DIRECTIONS FOR THIS TASK »
Repeat exactly, and only, the lines below starting at the line that contains "knife block: present [377,189,436,297]" and ending at the line that contains "serving tray: present", inclusive of both.

Object presence transitions:
╭──

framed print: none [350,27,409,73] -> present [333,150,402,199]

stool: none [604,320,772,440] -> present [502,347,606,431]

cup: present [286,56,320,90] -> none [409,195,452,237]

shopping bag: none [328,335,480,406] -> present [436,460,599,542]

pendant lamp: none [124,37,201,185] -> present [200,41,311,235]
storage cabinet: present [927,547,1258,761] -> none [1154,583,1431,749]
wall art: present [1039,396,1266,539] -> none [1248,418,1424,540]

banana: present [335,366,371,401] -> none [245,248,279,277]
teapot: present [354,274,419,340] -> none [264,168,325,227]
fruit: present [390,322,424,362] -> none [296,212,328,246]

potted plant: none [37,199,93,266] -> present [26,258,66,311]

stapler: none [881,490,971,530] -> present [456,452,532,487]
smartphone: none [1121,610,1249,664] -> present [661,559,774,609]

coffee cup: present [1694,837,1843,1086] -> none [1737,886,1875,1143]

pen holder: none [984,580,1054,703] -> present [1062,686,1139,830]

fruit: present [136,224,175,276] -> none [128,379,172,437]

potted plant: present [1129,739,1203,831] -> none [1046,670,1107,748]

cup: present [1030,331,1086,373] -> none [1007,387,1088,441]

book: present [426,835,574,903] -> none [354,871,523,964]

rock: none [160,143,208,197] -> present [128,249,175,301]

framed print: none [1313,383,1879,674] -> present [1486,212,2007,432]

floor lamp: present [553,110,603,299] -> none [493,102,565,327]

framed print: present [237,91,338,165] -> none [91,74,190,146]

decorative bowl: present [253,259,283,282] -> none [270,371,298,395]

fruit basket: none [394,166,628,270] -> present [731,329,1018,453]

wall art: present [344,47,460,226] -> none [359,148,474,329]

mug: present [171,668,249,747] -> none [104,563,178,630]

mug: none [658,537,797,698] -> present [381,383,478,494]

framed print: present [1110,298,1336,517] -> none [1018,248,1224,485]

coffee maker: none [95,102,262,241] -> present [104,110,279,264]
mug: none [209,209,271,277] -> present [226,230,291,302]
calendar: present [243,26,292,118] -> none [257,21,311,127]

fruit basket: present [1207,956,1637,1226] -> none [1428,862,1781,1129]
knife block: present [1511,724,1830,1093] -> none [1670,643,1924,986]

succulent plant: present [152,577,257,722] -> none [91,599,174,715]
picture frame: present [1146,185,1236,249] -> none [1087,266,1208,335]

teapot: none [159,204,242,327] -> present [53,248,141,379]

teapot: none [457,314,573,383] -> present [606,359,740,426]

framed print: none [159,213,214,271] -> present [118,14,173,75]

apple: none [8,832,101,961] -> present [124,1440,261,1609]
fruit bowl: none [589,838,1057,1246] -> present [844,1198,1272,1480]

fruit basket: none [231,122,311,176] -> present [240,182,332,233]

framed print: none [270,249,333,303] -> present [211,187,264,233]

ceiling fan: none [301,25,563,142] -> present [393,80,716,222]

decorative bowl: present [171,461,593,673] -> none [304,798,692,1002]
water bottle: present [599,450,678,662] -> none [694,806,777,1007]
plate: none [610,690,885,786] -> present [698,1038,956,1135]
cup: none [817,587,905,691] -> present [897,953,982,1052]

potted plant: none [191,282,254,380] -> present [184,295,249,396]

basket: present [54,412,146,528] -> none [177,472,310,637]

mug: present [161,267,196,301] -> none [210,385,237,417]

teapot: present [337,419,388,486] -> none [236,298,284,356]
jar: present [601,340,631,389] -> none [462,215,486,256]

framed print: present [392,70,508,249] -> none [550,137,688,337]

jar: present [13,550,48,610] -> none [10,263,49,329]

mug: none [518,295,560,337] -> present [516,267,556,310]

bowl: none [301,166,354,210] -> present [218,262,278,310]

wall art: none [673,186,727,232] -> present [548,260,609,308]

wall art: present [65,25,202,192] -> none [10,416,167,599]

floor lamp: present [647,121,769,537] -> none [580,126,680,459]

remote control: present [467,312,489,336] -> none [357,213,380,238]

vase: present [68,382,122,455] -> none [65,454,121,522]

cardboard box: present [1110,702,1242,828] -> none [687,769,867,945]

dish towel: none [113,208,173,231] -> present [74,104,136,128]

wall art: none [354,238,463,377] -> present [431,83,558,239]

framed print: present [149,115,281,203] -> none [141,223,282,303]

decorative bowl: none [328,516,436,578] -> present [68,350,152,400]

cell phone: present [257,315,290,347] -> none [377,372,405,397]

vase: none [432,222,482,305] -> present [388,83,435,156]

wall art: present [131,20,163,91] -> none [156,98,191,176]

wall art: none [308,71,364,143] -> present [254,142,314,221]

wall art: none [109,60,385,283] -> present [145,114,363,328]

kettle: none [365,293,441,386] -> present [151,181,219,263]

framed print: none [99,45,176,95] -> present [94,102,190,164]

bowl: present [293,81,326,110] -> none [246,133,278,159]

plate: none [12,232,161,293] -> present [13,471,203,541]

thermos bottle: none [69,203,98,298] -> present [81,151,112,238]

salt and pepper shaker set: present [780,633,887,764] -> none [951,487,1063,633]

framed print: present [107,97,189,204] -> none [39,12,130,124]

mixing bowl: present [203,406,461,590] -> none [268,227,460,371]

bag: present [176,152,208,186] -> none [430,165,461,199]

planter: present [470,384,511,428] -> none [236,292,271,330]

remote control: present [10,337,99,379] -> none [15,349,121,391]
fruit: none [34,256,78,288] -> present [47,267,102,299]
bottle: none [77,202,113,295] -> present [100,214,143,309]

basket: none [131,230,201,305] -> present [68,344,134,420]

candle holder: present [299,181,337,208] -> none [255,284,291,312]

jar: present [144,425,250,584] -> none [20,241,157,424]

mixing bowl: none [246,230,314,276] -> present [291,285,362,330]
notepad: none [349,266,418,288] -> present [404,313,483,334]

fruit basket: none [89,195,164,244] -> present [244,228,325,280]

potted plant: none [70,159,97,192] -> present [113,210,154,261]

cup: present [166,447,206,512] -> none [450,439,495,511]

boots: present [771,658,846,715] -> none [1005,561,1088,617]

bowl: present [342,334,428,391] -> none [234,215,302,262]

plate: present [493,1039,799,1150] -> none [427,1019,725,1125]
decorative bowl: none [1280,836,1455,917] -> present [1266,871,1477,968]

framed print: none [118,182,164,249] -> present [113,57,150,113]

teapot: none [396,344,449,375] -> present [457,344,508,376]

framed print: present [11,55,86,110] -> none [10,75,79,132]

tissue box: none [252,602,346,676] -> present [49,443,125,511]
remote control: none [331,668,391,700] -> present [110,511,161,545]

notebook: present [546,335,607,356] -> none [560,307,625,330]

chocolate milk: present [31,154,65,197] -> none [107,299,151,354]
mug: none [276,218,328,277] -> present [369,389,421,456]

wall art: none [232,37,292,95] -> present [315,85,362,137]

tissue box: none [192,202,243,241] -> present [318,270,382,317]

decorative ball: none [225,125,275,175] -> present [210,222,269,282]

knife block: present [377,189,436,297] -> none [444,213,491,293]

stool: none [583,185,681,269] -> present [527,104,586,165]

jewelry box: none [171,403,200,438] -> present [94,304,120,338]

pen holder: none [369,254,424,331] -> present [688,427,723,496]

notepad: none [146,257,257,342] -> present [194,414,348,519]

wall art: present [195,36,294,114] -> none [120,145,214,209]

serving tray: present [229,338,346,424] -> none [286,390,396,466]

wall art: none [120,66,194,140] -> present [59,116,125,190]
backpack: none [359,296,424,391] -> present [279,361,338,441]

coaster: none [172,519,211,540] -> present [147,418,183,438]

╰──

SOLUTION FOR THIS TASK »
knife block: present [377,189,436,297] -> none [444,213,491,293]

stool: none [583,185,681,269] -> present [527,104,586,165]

jewelry box: none [171,403,200,438] -> present [94,304,120,338]

pen holder: none [369,254,424,331] -> present [688,427,723,496]

notepad: none [146,257,257,342] -> present [194,414,348,519]

wall art: present [195,36,294,114] -> none [120,145,214,209]

serving tray: present [229,338,346,424] -> none [286,390,396,466]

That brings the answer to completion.